▶ EXERCISE OBJECTIVE
In the entries below, begin at the line that has "Editing, Client Time slot: 9 -> 4.98" and stop after the line that has "7: 0 -> none"; output those lines exactly, leaving out pictures.
=-=-=-=-=
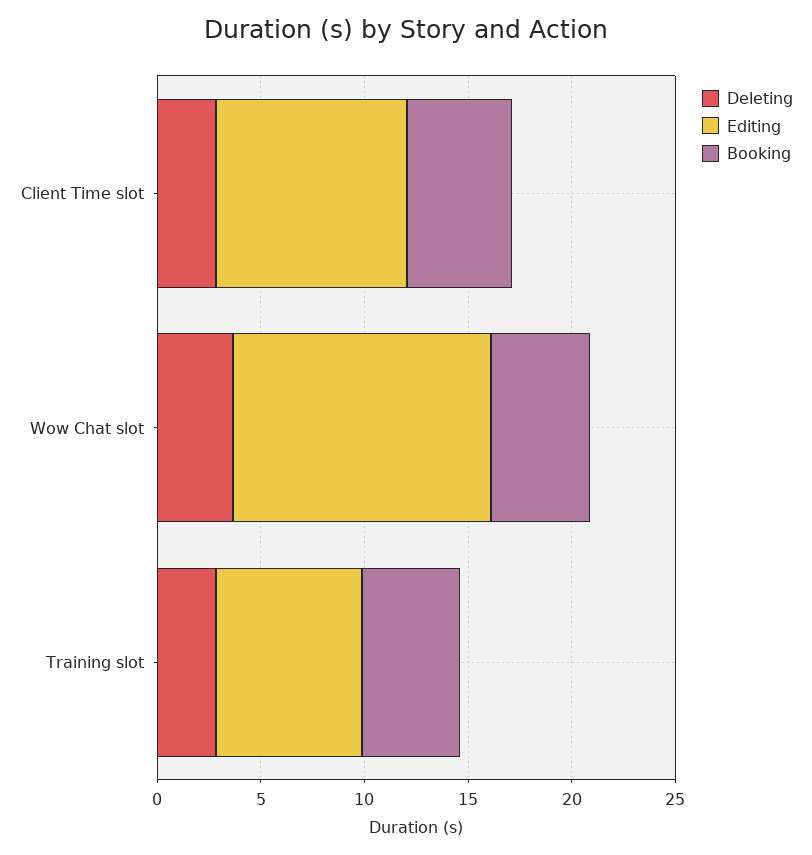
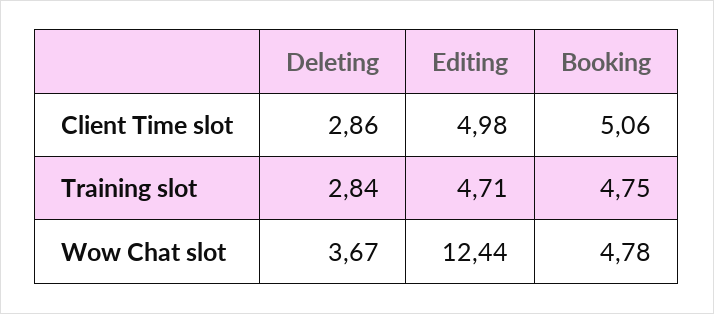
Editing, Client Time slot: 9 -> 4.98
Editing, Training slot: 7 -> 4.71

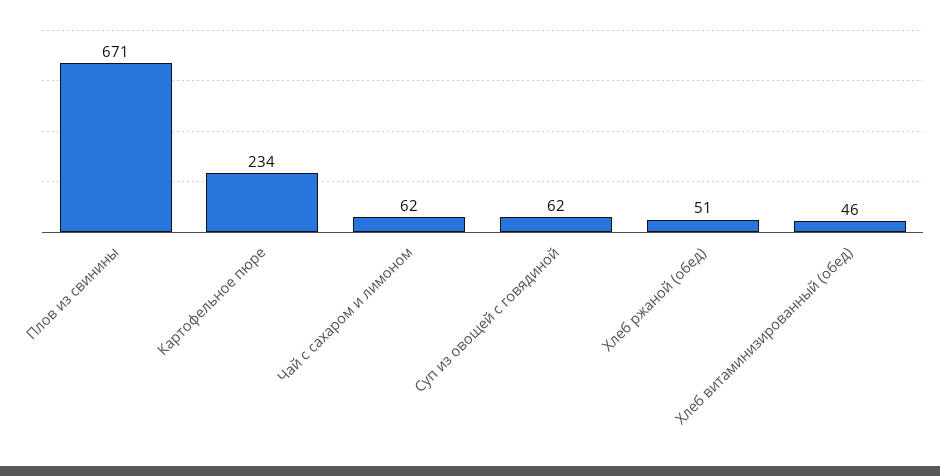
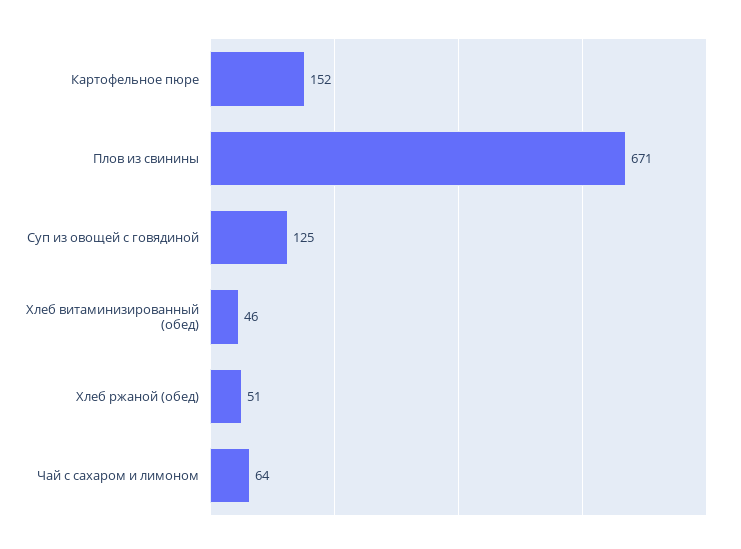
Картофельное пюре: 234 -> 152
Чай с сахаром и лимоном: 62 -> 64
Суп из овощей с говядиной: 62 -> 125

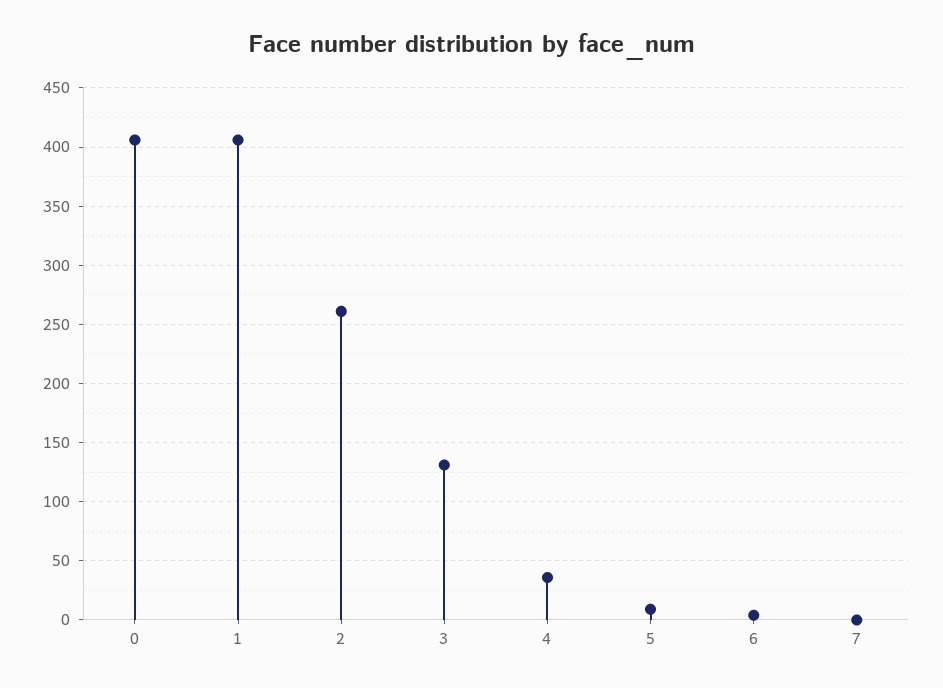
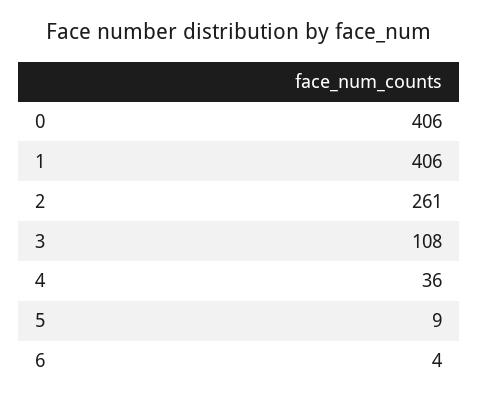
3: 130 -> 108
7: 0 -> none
=-=-=-=-=
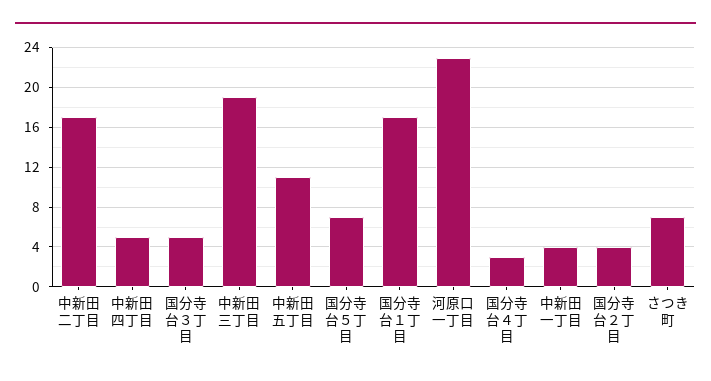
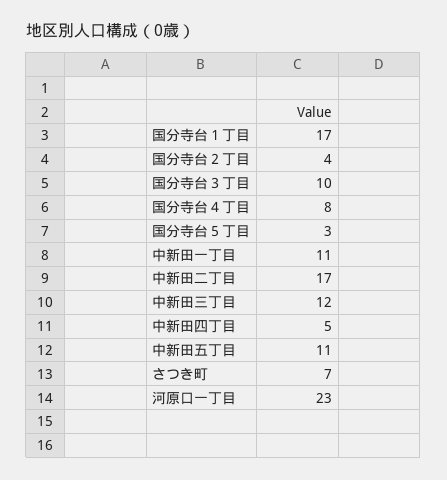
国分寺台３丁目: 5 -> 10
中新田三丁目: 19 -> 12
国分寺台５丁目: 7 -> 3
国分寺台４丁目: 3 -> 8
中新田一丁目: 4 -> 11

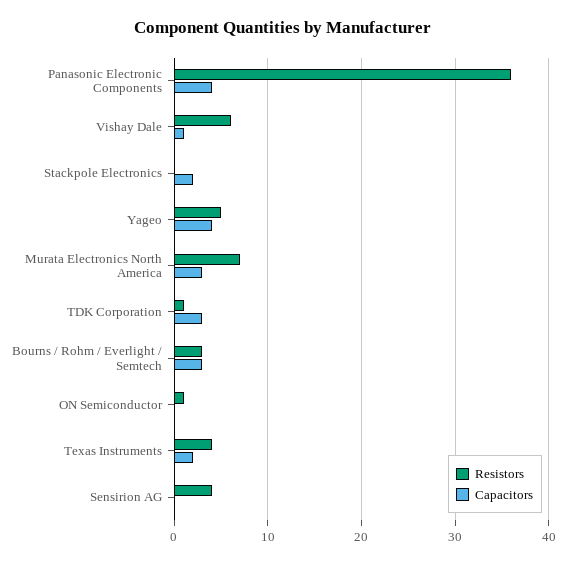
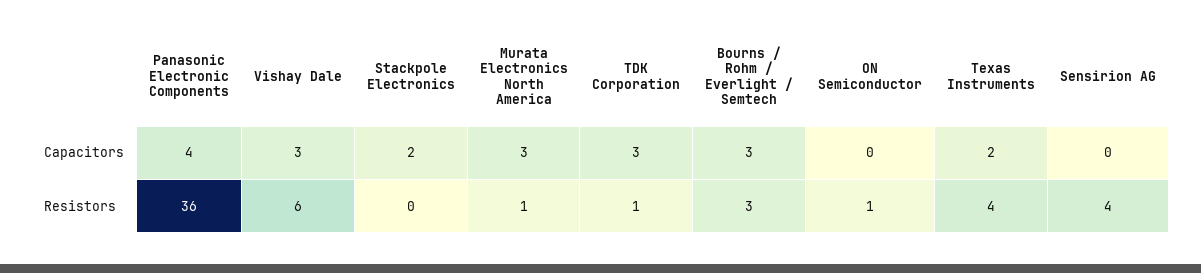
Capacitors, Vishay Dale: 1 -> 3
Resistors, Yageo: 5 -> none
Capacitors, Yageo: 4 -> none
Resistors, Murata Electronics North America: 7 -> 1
=-=-=-=-=
▶ OUTPUT OF THE EXERCISE
Editing, Client Time slot: 9 -> 4.98
Editing, Training slot: 7 -> 4.71

Картофельное пюре: 234 -> 152
Чай с сахаром и лимоном: 62 -> 64
Суп из овощей с говядиной: 62 -> 125

3: 130 -> 108
7: 0 -> none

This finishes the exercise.